The aforementioned eldest of this brood, Agustin Benito, married Maria Norverta sometime in 1800. Their marriage produced 3 children: Leon Benito, Miguel, and Feliz. In 1849/1850 in accordance with the Claveria surname decree Agustin Benito chose the surname Davide from the list of surnames distributed in Argao. True to the present family's fighting spirit and ability to overcome any obstacles in life Agustin Benito must have chosen this surname to remind him and his family that no matter how small one feels he is he can always win the day with determination and hardwork, just as David won over the giant Goliath as told in the bible. Davide is a Hispanization of the same Italian last name, in turn derived from the name David, most possibly derived from Hebrew dod, which means “beloved”, perhaps the word dawid, which means “loved”, or “darling or beloved of God”, in turn derived from Dodavehu. Truly, coincidence or not, there must have been something prophetic with him choosing the surname for his family.

Agustin Benito thus became Benito Davide, with his wife's family choosing Cambare as a last name. Norverta Cambare died before Benito, and based on records Benito remarried to Candelaria Neri and they had one child, Donato Davide. Benito himself was blessed with his family's longevity, and he died only in 1864 at the ripe age of 87.

Miguel Davide, son of Benito, was born sometime in the 1820s and he married Hilaria Carillo probably in the 1840s. They had seven children and one of these was Esteban Davide, born in the 1850s. He married Nepomucena Ortega and one of their children was Pablo O. Davide, born on June 26, 1875. This man is considered by the family of Jun-Jun Davide as the founder of the present Davide line in Colawin. He was said to have been a humble but industrious farmer who was well known in their barrio. His humility and good nature earned him the respect of his neighbors, which ultimately led to his being elected as a cabeza de barangay of Colawin in 1877, a position that is roughly equal to that of barangay captain today. He served in this capacity until 1884. In the same year that Pablo Davide served as cabeza, Julian Lopez, another direct ancestor of Jun-Jun Davide who came from Cebu City but later settled in Argao when he married an Argawanon, was also elected to the same position.

Pablo Davide later married another Argwanon by the name of Teodora Panerio. The couple, known as “Tatay Amboy” and “Nanang Doray” by their grandchildren, lived a simple life with strict working codes. Pablo Davide worked on the farm helped by his sons, while his wife and daughters assisted in the preparations for planting and harvesting. Pablo, who many grandchildren remember fondly as being somewhat of a comedian, later on served briefly as municipal councilor of the town of Argao from 1924 to 1928. He died in 1946 in Argao, Cebu.

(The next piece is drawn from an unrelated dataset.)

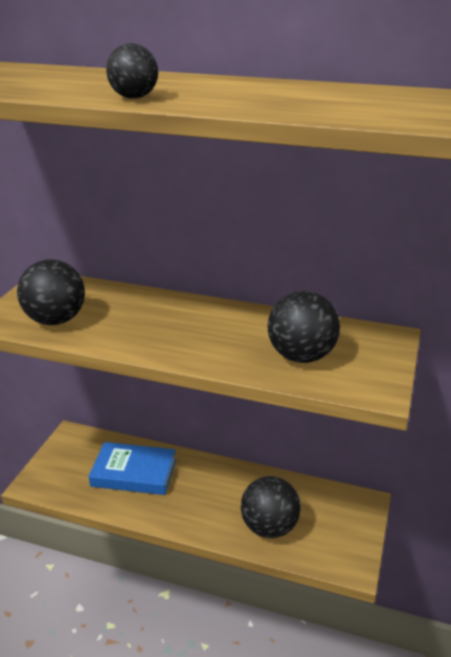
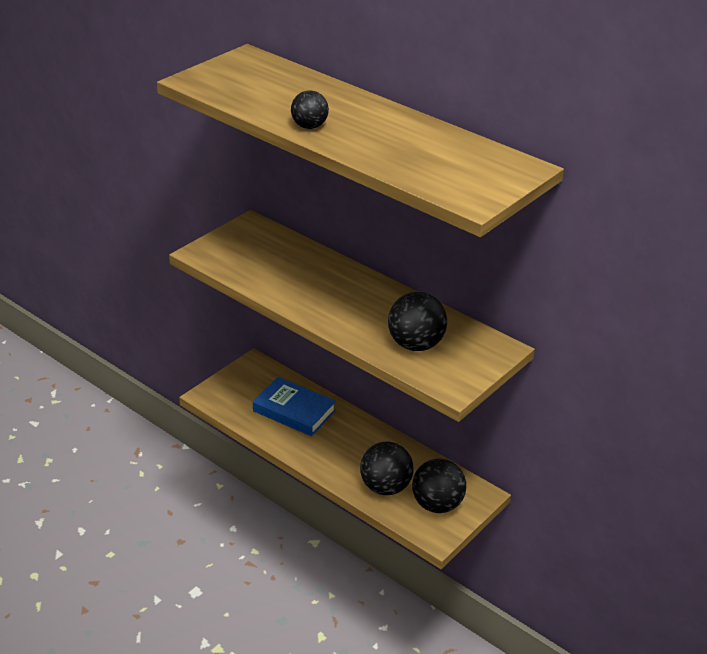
camera: 20 degrees right, 5 degrees up
black ball [17,259,85,325] -> black ball moved to [412,458,466,513]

Pablo Davide and his wife had ten children. One of these is Hilario, the father of the former chief justice. It was Hilario’s sacrifice and exemplary life which prodded his children to succeed in their chosen endeavors. Raised also in the mountain barangay of Colawin, Hilario saw the hardship that one goes through when living in an area as far flung as their hometown. He made a resolve to make his children’s lives better, so early on in life he did well in school in order to chart a better future for himself and his future family. It was also while in school where he strengthened his resolve to improve his family’s lot. During a graduation ball, he was repeatedly turned down by girls when he asked them to dance with him. He overheard one lady telling her friend that the only reason why she didn’t agree to dance with him was because Hilario was “taga-bukid” (from the mountains). This haughty attitude by the “taga-lungsod” (city folks) towards Hilario and his barriomates made him even more determined to succeed.

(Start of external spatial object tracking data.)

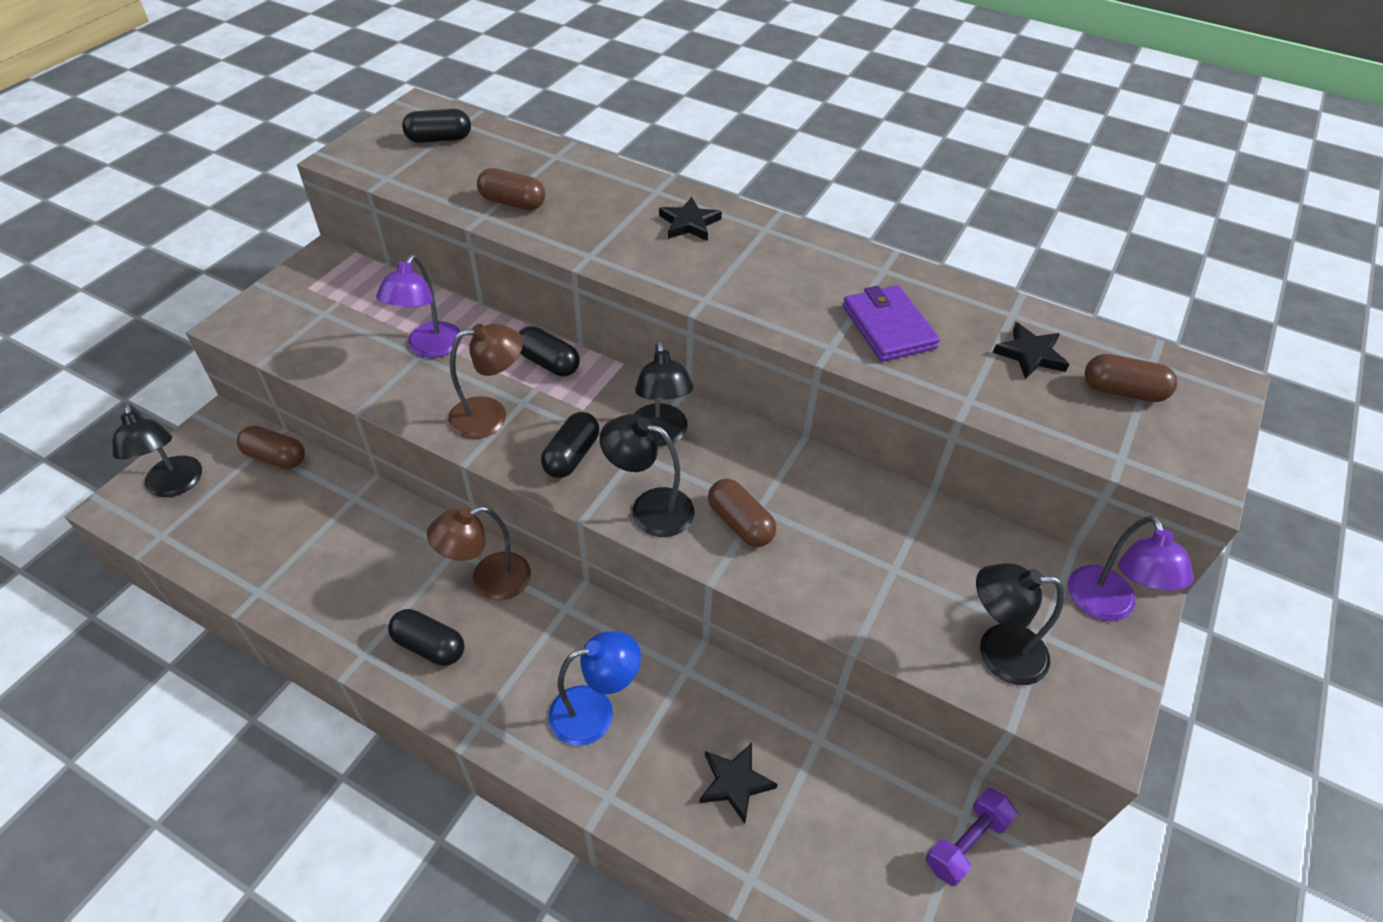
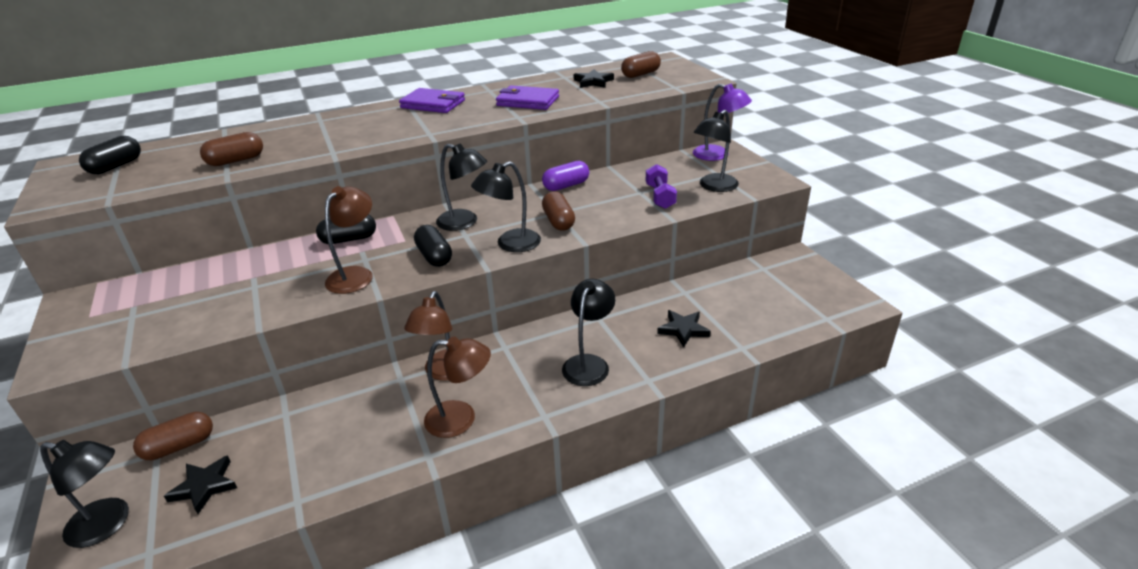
camera: 50 degrees left, 15 degrees down
purple lamp [376,255,462,358] -> none
black capsule [388,609,465,666] -> brown lamp [424,336,491,438]
blue lamp [548,631,641,746] -> black lamp [562,279,615,386]
black star [659,197,722,241] -> black star moved to [164,455,237,514]
brown capsule [708,479,776,547] -> brown capsule turned 75 degrees clockwise [542,191,575,231]
purple dumbbell [926,788,1017,886] -> purple dumbbell moved to [646,164,677,209]
none -> purple wallet [399,88,465,113]
none -> purple capsule [542,161,589,191]

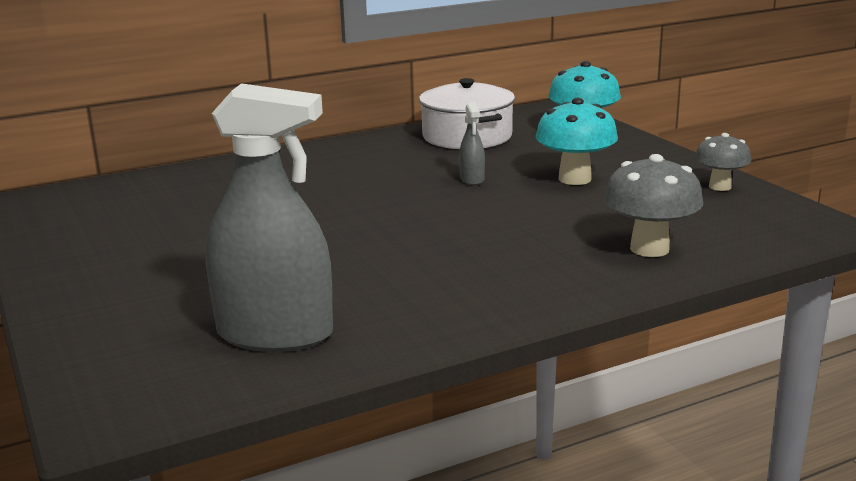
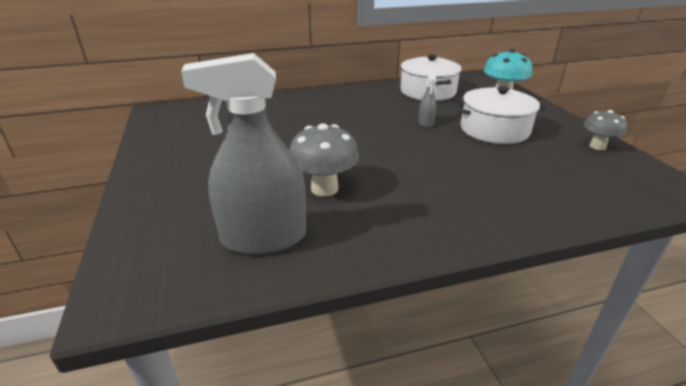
camera: 10 degrees right, 10 degrees up
grey spray bottle [206,83,333,352] -> grey spray bottle turned 150 degrees clockwise [181,53,306,255]
turquoise mushroom [536,98,618,185] -> white pot [454,86,547,144]
grey mushroom [604,154,703,257] -> grey mushroom moved to [290,123,359,197]

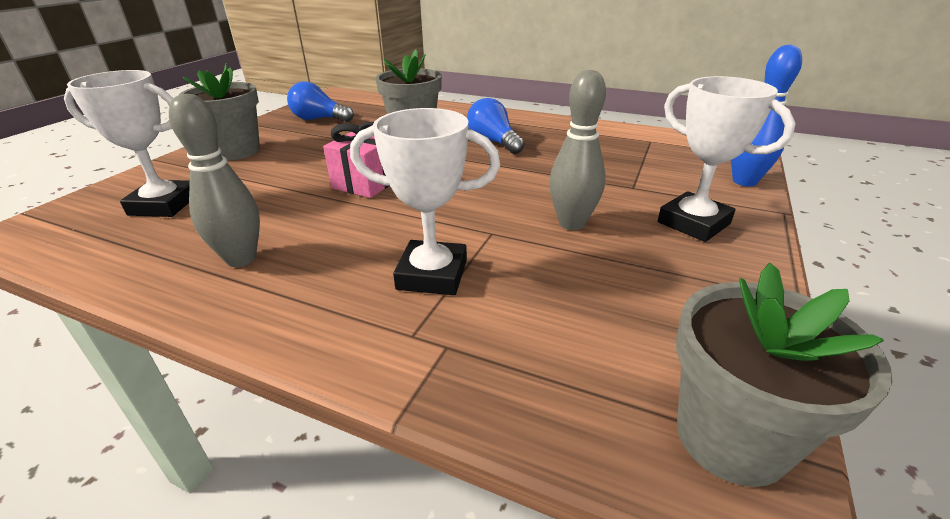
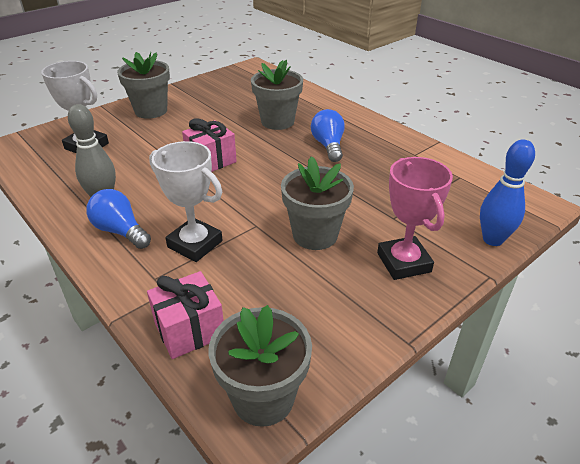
camera: 25 degrees right, 5 degrees up
blue light bulb [287,81,354,122] -> blue light bulb moved to [87,189,151,249]
grey bowling pin [549,70,606,230] -> grey flower pot [281,156,354,250]
white trophy [658,76,796,242] -> pink trophy [377,157,453,280]
none -> pink gift [147,271,224,359]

After graduating from high school he was assigned as a teacher in another barrio in Argao. It was in the barrio of Talaga where Hilario met his future wife Josefa Gelbolingo, who was also a teacher. Both were ambitious and driven to succeed, and soon, in December of 1925, they decided to tie the knot. Their eldest son, Jose, was born in 1926. When their second child, Jorge, was born in 1928, Hilario decided that his wife better stop from teaching so she could take care of the kids. Pretty soon, five more children followed. The former Chief Justice, the sixth in the family, is the youngest son.

Like his father before him, Hilario Davide raised his family strictly. They had a saying that “each member of the family has a job”. And so, early on, the Davide children helped their parents in tending their farm. The sons helped in weeding the fields, in planting, in rearing the chickens and the other livestock, while the daughters helped in housekeeping chores. The sons also helped in gathering tubo (sugarcane), and Jose Davide, the eldest child, fondly recalls that his younger brother Dodong Jun loved to ride on the sledge with the carabao pulling it whenever they gathered tubo. No one was allowed to play until all schoolwork and housework were completed. If one made a mistake, both Hilario and his wife spanked their kids to discipline them.

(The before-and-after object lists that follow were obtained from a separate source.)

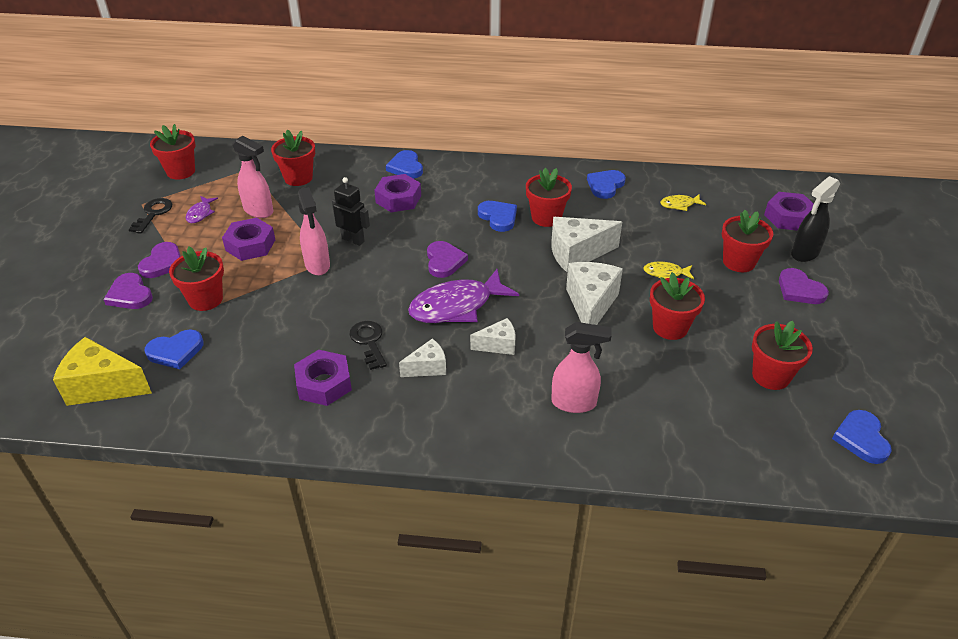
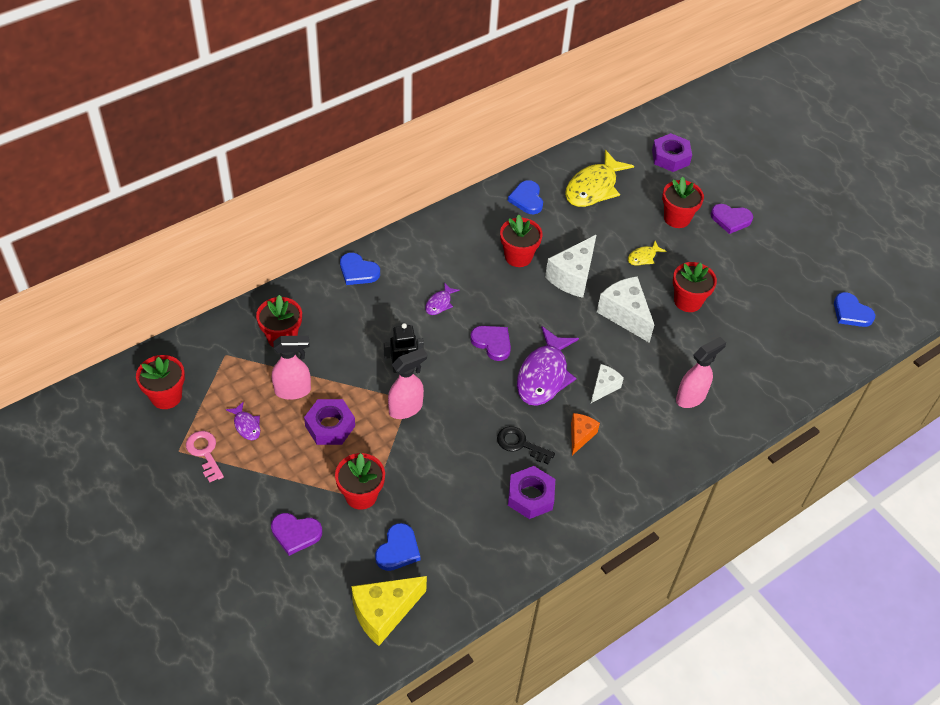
camera: 45 degrees left, 10 degrees up
black key [129,198,172,234] -> pink key [186,431,224,482]
purple heart [138,242,181,278] -> none
pink spray bottle [298,187,330,276] -> pink spray bottle turned 60 degrees counterclockwise [388,348,427,419]
purple nut [374,174,421,212] -> none
white cheese [399,339,446,377] -> orange cheese [571,413,600,455]
blue heart [478,201,517,232] -> none
yellow fish [660,195,706,211] -> yellow fish [565,150,634,207], size x2.14
red flower pot [752,321,813,390] -> none
black spray bottle [791,176,840,262] -> none
none -> purple fish [425,282,460,315]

Hilario Davide was later appointed as District School Supervisor, and one of his first contributions to Colawin was the building of an elementary school in the area. Indeed, before this, his own children had to walk several miles everyday just to get to their school. He never forgot his resolve to improve his children’s future, and so all his kids were able to finish their college education, a very big feat considering that the family was not well off and they came from a very far flung area. Indeed, sending all kids to school is perhaps the greatest legacy that Hilario Davide Sr. has given his family. Hilario Davide, Sr. was also a prominent figure during World War II. He was considered the civilian head of the guerillas in Argao while the Japanese occupied the entire country.

It is interesting to point out here that all the Davide children were able to finish school, and become the best in their chosen field. Thus, many of them worked for the government or government institutions, where their skills were honed and their name established. Aside from Hilario Jr., his older brother, Jose, was a councilor of the municipality of Argao while another brother, Dr. Romulo, initiated the Farmer Scientist Training Program, which allows farmers to make use of science and technology to increase their yields. Since the early part of the twentieth century, the Davide family has not only tried to improve their lot, but also the lives of the people of Colawin. Todate, they have been instrumental in many improvements in the area, including the building of a school, the Colawin Basin Health Service Center, irrigation facilities that other barangays, too, have benefited from, the building ofa chapel and a public library. Through the lands that they donated, the money they solicited from patrons, and their continued support and encouragement to the people of Colawin, the once ridiculed people of Colawin, the “taga-bukids”, can now proudly call their barrio as their own. Because of these, the family was awarded the ABS-CBN Bayaning Pamilyang Pilipino of the Year in 1997, in honor of their exemplary lives and dedication to the community. In that same year, they were also honored by the Province of Cebu as one of the awardees for Outstanding Individuals and Institutions. Argao also named them as one of the Outstanding Argawanon Families in 2009.

The Davide Family Tree
Indeed the Davide family has had a long ride in history. One couldn’t even help but relate the history of the family to the history of their family name. Their namesake, David, came from a poor shepherding family who later on became one of the greatest leaders of the Israelites. The Davides, too, originally from a poor farming family from Colawin, have become one of the prime movers for the advancement and improvement of their town. The family did not just dare to dream; they made sure their dreams came true!

And with Junjun Davide's election as governor, the family continues its service to the people of the Philippines.

*Another Davide descendant, through the female line, is former Cebu Board Member Wilfredo S. Caminero, who now sits as the 2nd District Congressional Representative. His son, Aladin Caminero, sits as the president of the Sangguniang Kabataan Provincial Federation of Cebu.